Painting over vinyl wallpaper requires a few more steps than painting over drywall, but it's a substantially easier project than peeling off the old wallpaper before painting. You won't need any exotic tools or chemicals. If your wallpaper is in perfect condition, you may only need to prime before applying an ordinary interior latex paint in the designer color of your choice.
Step 1 Clean the Surface
Wipe the surface clean with a damp cotton rag to eliminate any lingering dust or dirt.
Step 2 Cover the Floor
Spread dropcloths over the flooring to protect it from dirt, spackling compound and paint.
Step 3 Repair the Wall
Carefully remove any damaged section of wallpaper with a utility knife.
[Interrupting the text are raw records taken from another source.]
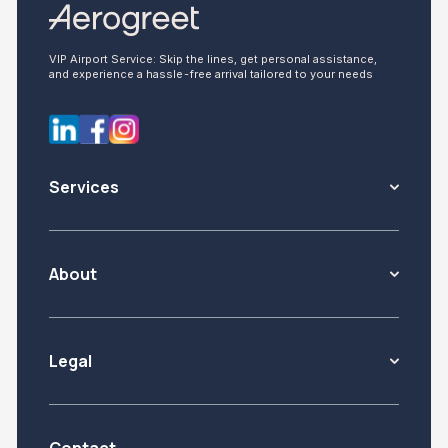
VIP Airport Service: Skip the lines, get personal assistance,
and experience a hassle-free arrival tailored to your needs
Services
About
Legal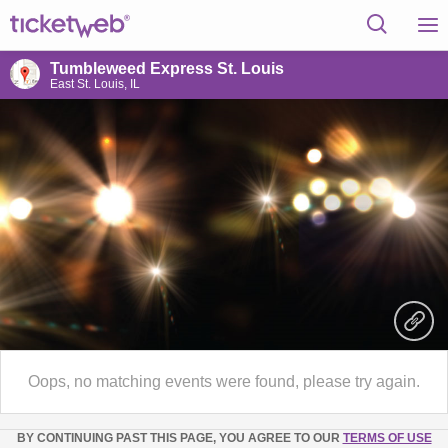
Tumbleweed Express St. Louis
East St. Louis, IL
Oops, no matching events were found, please try again.
BY CONTINUING PAST THIS PAGE, YOU AGREE TO OUR
TERMS OF USE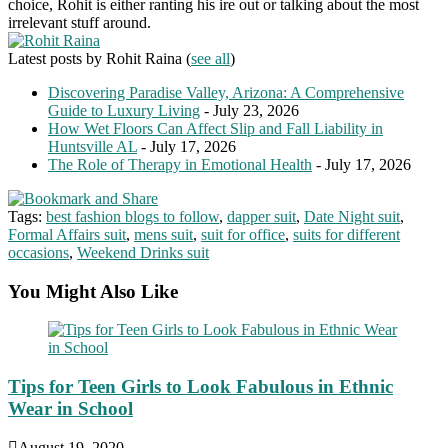
choice, Rohit is either ranting his ire out or talking about the most
irrelevant stuff around.
Latest posts by Rohit Raina
(
see all
)
Discovering Paradise Valley, Arizona: A Comprehensive
Guide to Luxury Living
- July 23, 2026
How Wet Floors Can Affect Slip and Fall Liability in
Huntsville AL
- July 17, 2026
The Role of Therapy in Emotional Health
- July 17, 2026
Tags:
best fashion blogs to follow
,
dapper suit
,
Date Night suit
,
Formal Affairs suit
,
mens suit
,
suit for office
,
suits for different
occasions
,
Weekend Drinks suit
You Might Also Like
Tips for Teen Girls to Look Fabulous in Ethnic
Wear in School
August 19, 2020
Apply wallpaper adhesive to the back of any loose wallpaper so that it is firmly attached to the drywall or plaster surface beneath.
Step 4 Fill in the Gaps
Fill any tears, gaps or missing wallpaper segments with a fast-drying spackling compound; then smooth it to the same level as the wallpaper using a putty knife. Let the material dry completely before moving to the next step.
Step 5 Sand It Smooth
Use a sanding block to remove any surface irregularities from the dry spackling compound and to eliminate evidence of raised seams. Wipe off the sanding residue with a clean cotton rag or a tack cloth.
Step 6 Seal the Vinyl
Seal the edges of the wallpaper at the baseboard and the ceiling with a fast-drying clear caulk. Wait one hour for the caulk to dry, or as directed on the product's label, before applying a primer.
Step 7 Prime and Seal
Apply one coat of an alkyd- or oil-based primer sealer using a natural filament brush or a short-nap roller. Have the paint retailer apply a tint to the primer for improved coverage if the color change from the wallpaper pattern to the planned topcoat is extreme; select a color that resembles the the finish coat. Apply a second coat if the wallpaper pattern is still visible after your first coat of primer. You can paint over most alkyd primers in about one hour.
Step 8 Apply an Acrylic Latex Topcoat
Apply an acrylic latex paint using a high-quality synthetic fiber paintbrush or 3/4-inch roller. The acrylic latex paint creates a tougher and more flexible coating that can expand and contract without cracking if the wallpaper beneath shifts or flexes. Apply two thin coats of paint, two hours apart or as directed by the product's label. Use a high-quality brush to prevent brush marks from appearing when the paint has dried.